Only the lines from the one containing "Hyttysaerosolit" to the end of the material are to be copied, exactly and in full; images stay out.

» **Given data**:
--- START ---
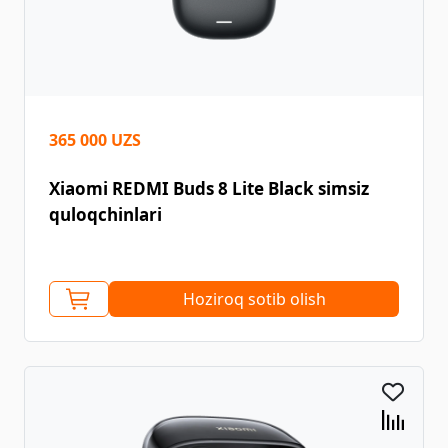
365 000 UZS
Xiaomi REDMI Buds 8 Lite Black simsiz
quloqchinlari
Hoziroq sotib olish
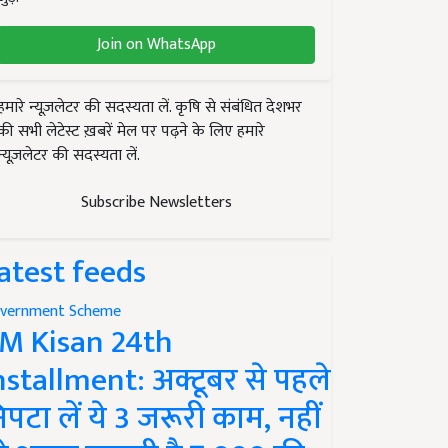
Join on WhatsApp
हमारे न्यूज़लेटर की सदस्यता लें. कृषि से संबंधित देशभर
की सभी लेटेस्ट ख़बरें मेल पर पढ़ने के लिए हमारे
न्यूज़लेटर की सदस्यता लें.
Subscribe Newsletters
atest feeds
vernment Scheme
M Kisan 24th
nstallment: अक्टूबर से पहले
िपटा लें ये 3 जरूरी काम, नहीं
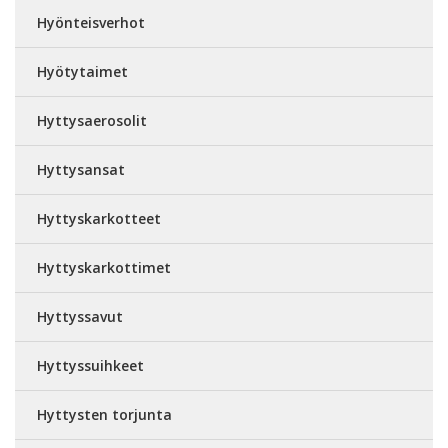
Hyönteisverhot
Hyötytaimet
Hyttysaerosolit
Hyttysansat
Hyttyskarkotteet
Hyttyskarkottimet
Hyttyssavut
Hyttyssuihkeet
Hyttysten torjunta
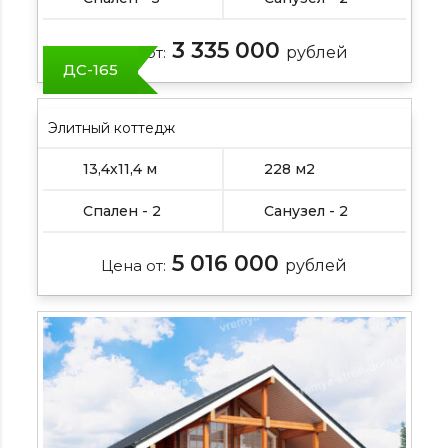
3 335 000
Цена от:
рублей
ДС-165
Элитный коттедж
13,4х11,4 м
228 м2
Спален - 2
Санузел - 2
5 016 000
Цена от:
рублей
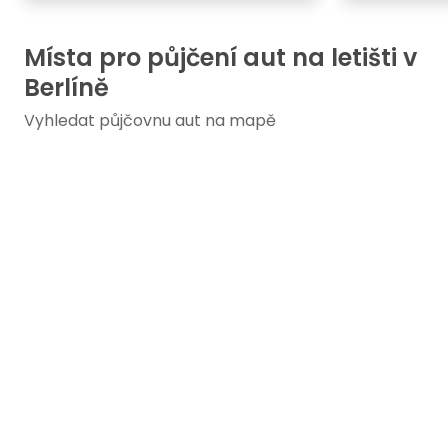
Místa pro půjčení aut na letišti v
Berlíně
Vyhledat půjčovnu aut na mapě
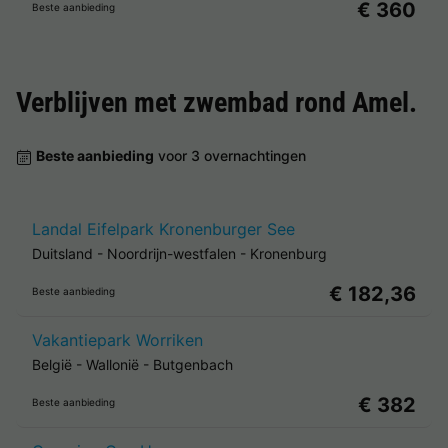
€ 360
Beste aanbieding
Verblijven met zwembad rond
Amel
.
Beste aanbieding
voor 3 overnachtingen
Landal Eifelpark Kronenburger See
Duitsland
-
Noordrijn-westfalen
-
Kronenburg
€ 182,36
Beste aanbieding
Vakantiepark Worriken
België
-
Wallonië
-
Butgenbach
€ 382
Beste aanbieding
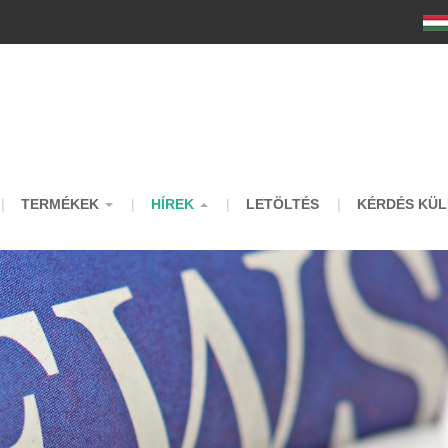
m
TERMÉKEK
HÍREK
LETÖLTÉS
KÉRDÉS KÜL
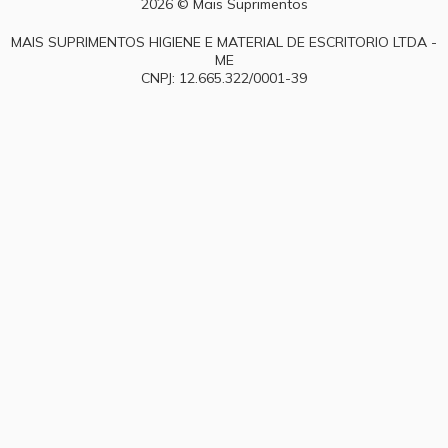
2026 © Mais Suprimentos
MAIS SUPRIMENTOS HIGIENE E MATERIAL DE ESCRITORIO LTDA -
ME
CNPJ: 12.665.322/0001-39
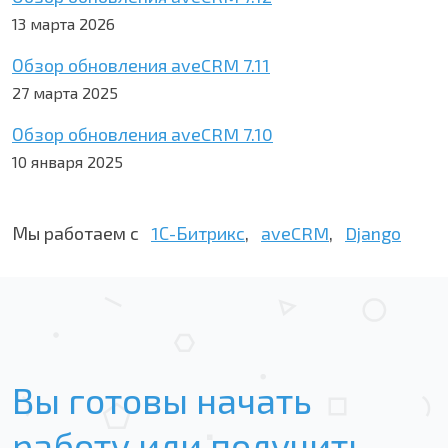
13 марта 2026
Обзор обновления aveCRM 7.11
27 марта 2025
Обзор обновления aveCRM 7.10
10 января 2025
Мы работаем с
1С-Битрикс
,
aveCRM
,
Django
Вы готовы начать
работу или получить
--- END ---
» **Exercise output**:
Hyttysaerosolit
Hyttysansat
Hyttyskarkotteet
Hyttyskarkottimet
Hyttyssavut
Hyttyssuihkeet
Hyttysten torjunta
3 335 000
Цена от:
рублей
ДС-165
Элитный коттедж
13,4х11,4 м
228 м2
Спален - 2
Санузел - 2
5 016 000
Цена от:
рублей
Místa pro půjčení aut na letišti v
Berlíně
Vyhledat půjčovnu aut na mapě
€ 360
Beste aanbieding
Verblijven met zwembad rond
Amel
.
Beste aanbieding
voor 3 overnachtingen
Landal Eifelpark Kronenburger See
Duitsland
-
Noordrijn-westfalen
-
Kronenburg
€ 182,36
Beste aanbieding
Vakantiepark Worriken
België
-
Wallonië
-
Butgenbach
€ 382
Beste aanbieding
m
TERMÉKEK
HÍREK
LETÖLTÉS
KÉRDÉS KÜL
2026 © Mais Suprimentos
MAIS SUPRIMENTOS HIGIENE E MATERIAL DE ESCRITORIO LTDA -
ME
CNPJ: 12.665.322/0001-39
13 марта 2026
Обзор обновления aveCRM 7.11
27 марта 2025
Обзор обновления aveCRM 7.10
10 января 2025
Мы работаем с
1С-Битрикс
,
aveCRM
,
Django
Вы готовы начать
работу или получить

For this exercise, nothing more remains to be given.